═════ EXTRAIT DU DOCUMENT
Le champ de l'intervention projetée

[18]            S'agissant du champ de l'intervention projetée du commissaire, le commissaire a allégué son intérêt pour agir afin de présenter des arguments et de s'exprimer sur les points suivants :

a)              les règles de la crainte raisonnable de partialité dans la mesure où elles se rapportent aux commissions d'enquête fédérales;

b)             l'étendue des fonctions de la Commission telle qu'elle est exposée dans son mandat;

c)              la compétence et le pouvoir procédural de la Commission, notamment au regard des règles de la Commission, l'assignation de témoins et la recevabilité de preuves;

d)             les règles relatives au point de savoir si le commissaire devrait être empêché d'aller de l'avant avec l'enquête et d'accomplir son mandat; et

e)              la norme applicable de contrôle.

f)              l'exercice d'un droit d'appel. [Non souligné dans l'original.]

Pour les motifs qui suivent, l'intervention du commissaire se limitera essentiellement aux points énumérés dans les alinéas b), c) et f) ci-dessus.
══════════
CONSIGNE: Selon l'extrait, dans quel but le commissaire a-t-il fait valoir son intérêt pour agir ? Explique-le en une à trois phrases.
═════ DONNÉES FOURNIES
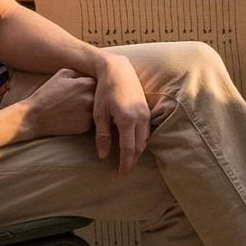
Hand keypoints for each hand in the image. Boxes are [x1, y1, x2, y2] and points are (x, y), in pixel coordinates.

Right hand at [19, 69, 96, 140]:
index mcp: (87, 83)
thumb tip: (94, 72)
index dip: (98, 83)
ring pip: (100, 109)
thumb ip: (81, 71)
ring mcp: (89, 113)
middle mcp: (91, 98)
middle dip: (99, 96)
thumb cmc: (47, 94)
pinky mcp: (86, 127)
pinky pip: (93, 120)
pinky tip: (77, 117)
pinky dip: (88, 118)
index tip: (93, 86)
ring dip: (96, 108)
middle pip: (103, 96)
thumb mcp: (63, 74)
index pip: (103, 81)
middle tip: (89, 98)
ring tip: (82, 107)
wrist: (33, 117)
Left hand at [91, 54, 152, 173]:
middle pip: (139, 147)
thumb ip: (102, 135)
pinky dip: (140, 140)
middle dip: (132, 161)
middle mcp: (140, 118)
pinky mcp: (146, 108)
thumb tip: (103, 156)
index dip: (124, 165)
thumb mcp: (99, 113)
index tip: (118, 176)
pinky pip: (146, 130)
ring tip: (126, 159)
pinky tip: (131, 143)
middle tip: (121, 171)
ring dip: (137, 151)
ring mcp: (145, 112)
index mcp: (127, 120)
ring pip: (145, 139)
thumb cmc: (104, 90)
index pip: (129, 149)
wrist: (117, 69)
══════════
RÉPONSE RÉDIGÉE: Le commissaire a fait valoir son intérêt pour agir afin de présenter des arguments et de s'exprimer sur les règles de la crainte raisonnable de partialité applicables aux commissions d'enquête fédérales, sur l'étendue des fonctions de la Commission selon son mandat, et sur la compétence et le pouvoir procédural de la Commission. Il voulait aussi aborder les règles permettant de savoir s'il devrait être empêché de poursuivre l'enquête et d'accomplir son mandat, la norme de contrôle applicable et l'exercice d'un droit d'appel.